Re: [PATCH v6 23/28] btrfs: support dev-replace in HMZONED mode

Josef Bacik <josef@xxxxxxxxxxxxxx> · Tue, 17 Dec 2019 16:05:25 -0500

On 12/12/19 11:09 PM, Naohiro Aota wrote:
We have two type of I/Os during the device-replace process. One is a I/O to
"copy" (by the scrub functions) all the device extents on the source device
to the destination device.  The other one is a I/O to "clone" (by
handle_ops_on_dev_replace()) new incoming write I/Os from users to the
source device into the target device.

Cloning incoming I/Os can break the sequential write rule in the target
device. When write is mapped in the middle of a block group, that I/O is
directed in the middle of a zone of target device, which breaks the
sequential write rule.

However, the cloning function cannot be simply disabled since incoming I/Os
targeting already copied device extents must be cloned so that the I/O is
executed on the target device.

We cannot use dev_replace->cursor_{left,right} to determine whether bio is
going to not yet copied region.  Since we have time gap between finishing
btrfs_scrub_dev() and rewriting the mapping tree in
btrfs_dev_replace_finishing(), we can have newly allocated device extent
which is never cloned nor copied.

So the point is to copy only already existing device extents. This patch
introduces mark_block_group_to_copy() to mark existing block group as a
target of copying. Then, handle_ops_on_dev_replace() and dev-replace can
check the flag to do their job.

Device-replace process in HMZONED mode must copy or clone all the extents
in the source device exctly once.  So, we need to use to ensure allocations
started just before the dev-replace process to have their corresponding
extent information in the B-trees. finish_extent_writes_for_hmzoned()
implements that functionality, which basically is the removed code in the
commit 042528f8d840 ("Btrfs: fix block group remaining RO forever after
error during device replace").

This patch also handles empty region between used extents. Since
dev-replace is smart to copy only used extents on source device, we have to
fill the gap to honor the sequential write rule in the target device.

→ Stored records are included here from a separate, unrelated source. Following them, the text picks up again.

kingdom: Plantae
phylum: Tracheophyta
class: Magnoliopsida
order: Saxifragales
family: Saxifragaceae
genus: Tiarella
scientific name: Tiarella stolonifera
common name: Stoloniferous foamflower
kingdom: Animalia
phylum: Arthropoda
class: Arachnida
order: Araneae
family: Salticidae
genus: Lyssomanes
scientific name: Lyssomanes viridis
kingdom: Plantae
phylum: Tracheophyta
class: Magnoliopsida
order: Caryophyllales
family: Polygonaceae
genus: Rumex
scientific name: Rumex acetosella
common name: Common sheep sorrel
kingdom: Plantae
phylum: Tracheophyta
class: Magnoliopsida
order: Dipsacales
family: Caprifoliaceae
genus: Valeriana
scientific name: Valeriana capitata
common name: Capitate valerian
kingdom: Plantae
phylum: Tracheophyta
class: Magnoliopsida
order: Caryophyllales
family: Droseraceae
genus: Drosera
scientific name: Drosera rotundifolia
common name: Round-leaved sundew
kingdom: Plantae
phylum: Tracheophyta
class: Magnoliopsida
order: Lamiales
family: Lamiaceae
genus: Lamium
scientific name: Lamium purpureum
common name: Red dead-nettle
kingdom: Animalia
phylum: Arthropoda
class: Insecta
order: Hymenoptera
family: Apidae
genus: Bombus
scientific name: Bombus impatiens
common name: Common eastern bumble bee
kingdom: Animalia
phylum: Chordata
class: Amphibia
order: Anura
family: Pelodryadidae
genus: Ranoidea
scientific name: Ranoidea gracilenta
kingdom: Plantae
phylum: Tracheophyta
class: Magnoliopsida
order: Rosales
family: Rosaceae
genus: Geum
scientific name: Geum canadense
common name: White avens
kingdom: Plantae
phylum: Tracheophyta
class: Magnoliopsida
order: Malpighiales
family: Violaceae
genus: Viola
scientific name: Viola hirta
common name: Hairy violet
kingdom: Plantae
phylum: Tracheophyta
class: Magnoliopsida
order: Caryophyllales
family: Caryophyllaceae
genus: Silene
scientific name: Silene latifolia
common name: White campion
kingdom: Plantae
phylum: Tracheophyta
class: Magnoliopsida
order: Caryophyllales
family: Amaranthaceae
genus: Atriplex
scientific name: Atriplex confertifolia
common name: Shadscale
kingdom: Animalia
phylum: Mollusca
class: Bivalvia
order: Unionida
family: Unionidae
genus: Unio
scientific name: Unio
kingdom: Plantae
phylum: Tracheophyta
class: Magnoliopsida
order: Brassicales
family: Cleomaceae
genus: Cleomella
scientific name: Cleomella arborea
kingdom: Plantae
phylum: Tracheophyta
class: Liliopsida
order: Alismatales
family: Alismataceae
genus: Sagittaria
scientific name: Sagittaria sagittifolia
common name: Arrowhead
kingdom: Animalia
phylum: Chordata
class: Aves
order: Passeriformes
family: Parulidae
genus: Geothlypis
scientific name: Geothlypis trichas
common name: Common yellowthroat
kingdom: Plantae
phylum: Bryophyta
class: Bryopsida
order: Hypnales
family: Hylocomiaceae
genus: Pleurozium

Signed-off-by: Naohiro Aota <naohiro.aota@xxxxxxx>

Can you split up the copying part and the cloning part into different patches, 
this is a bear to review.  Also I don't quite understand the zeroout behavior. 
It _looks_ like for cloning you are doing a zeroout for the gap between the last 
wp position and the current cloned bio, which makes sense, but doesn't this gap 
exist because copying is ongoing?  Can you copy into a zero'ed out position?  Or 
am I missing something here?  Thanks,

Josef